**Extract:**
As long as there are lines in the file, the while loop above [1] will be executed. Each line is tokenized with “(“ and “)” as delimiters [2], rather than with white spaces. If there are 2 or 3 tokens defined this way, elementSymbol is set [3] to the first token. Then, the line is tokenized again, this time using white spaces. If there are 7 tokens [5] present and there’s no elementSymbol defined yet, then elementSymbol is set to the first token [6]. Once elementSymbol is equal to “Tv”, the line at [8] is executed, where the index numTranslationVectors is increased at each iteration, eventually writing out-of-bounds as already described in the MSI format.

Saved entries
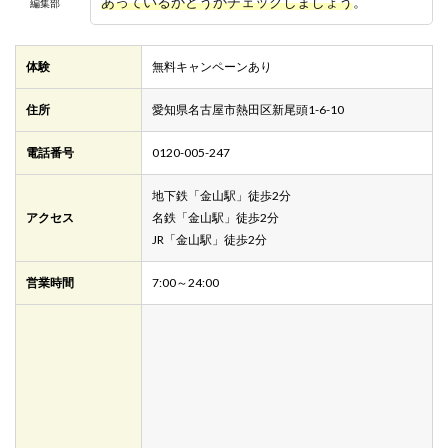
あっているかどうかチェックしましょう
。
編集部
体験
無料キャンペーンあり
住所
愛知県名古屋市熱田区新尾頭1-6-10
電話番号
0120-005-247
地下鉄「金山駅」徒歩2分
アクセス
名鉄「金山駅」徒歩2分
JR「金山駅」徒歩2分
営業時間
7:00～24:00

---

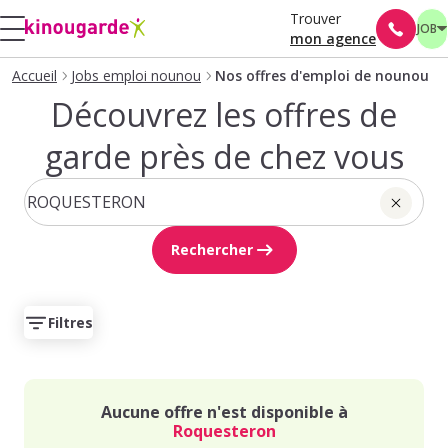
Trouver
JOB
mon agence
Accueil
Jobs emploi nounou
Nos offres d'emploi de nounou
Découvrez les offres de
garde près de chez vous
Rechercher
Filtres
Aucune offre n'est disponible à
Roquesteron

...

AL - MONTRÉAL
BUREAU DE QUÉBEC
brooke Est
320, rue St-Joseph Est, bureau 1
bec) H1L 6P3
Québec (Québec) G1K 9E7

**Using the information:**
#1 Identify each line of the listing that contains the string "nounou", matching case exactly, and copy those lines.
#2 Continue the passage on the file-parsing loop from the point where it stops.
The passage on the file-parsing loop and the listing are unrelated material.

**Answers to the tasks:**
#1
Jobs emploi nounou
Nos offres d'emploi de nounou

#2
Note that “Tv” has to be present in each line, since elementSymbol is reset at every iteration. For clarity, these are the two ways for setting elementSymbol:

(Tv(x(x 2 3 4 5 6 or Tv(x(x 2 3 4 5 6 can be used to set it at [3]
Tv 2 3 4 5 6 7 can be used to set it at [6]

CVE-2022-46295 - Gaussian orientation

The Gaussian file format (formats/gaussformat.cpp) parses an input file via ReadMolecule.

    // Translation vectors (if present)
    vector3 translationVectors[3];
    int numTranslationVectors = 0;
    ...
    int i=0;
    bool no_symmetry=false;
    char coords_type[25];

    //Prescan file to find second instance of "orientation:"
    //This will be the kind of coords used in the chk/fchk file
    //Unless the "nosym" keyword has been requested
    while (ifs.getline(buffer,BUFF_SIZE))
      {
        if (strstr(buffer, "Symmetry turned off by external request.") != nullptr)
          {
            // The "nosym" keyword has been requested
            no_symmetry = true;
          }
[1]     if (strstr(buffer, "orientation:") != nullptr)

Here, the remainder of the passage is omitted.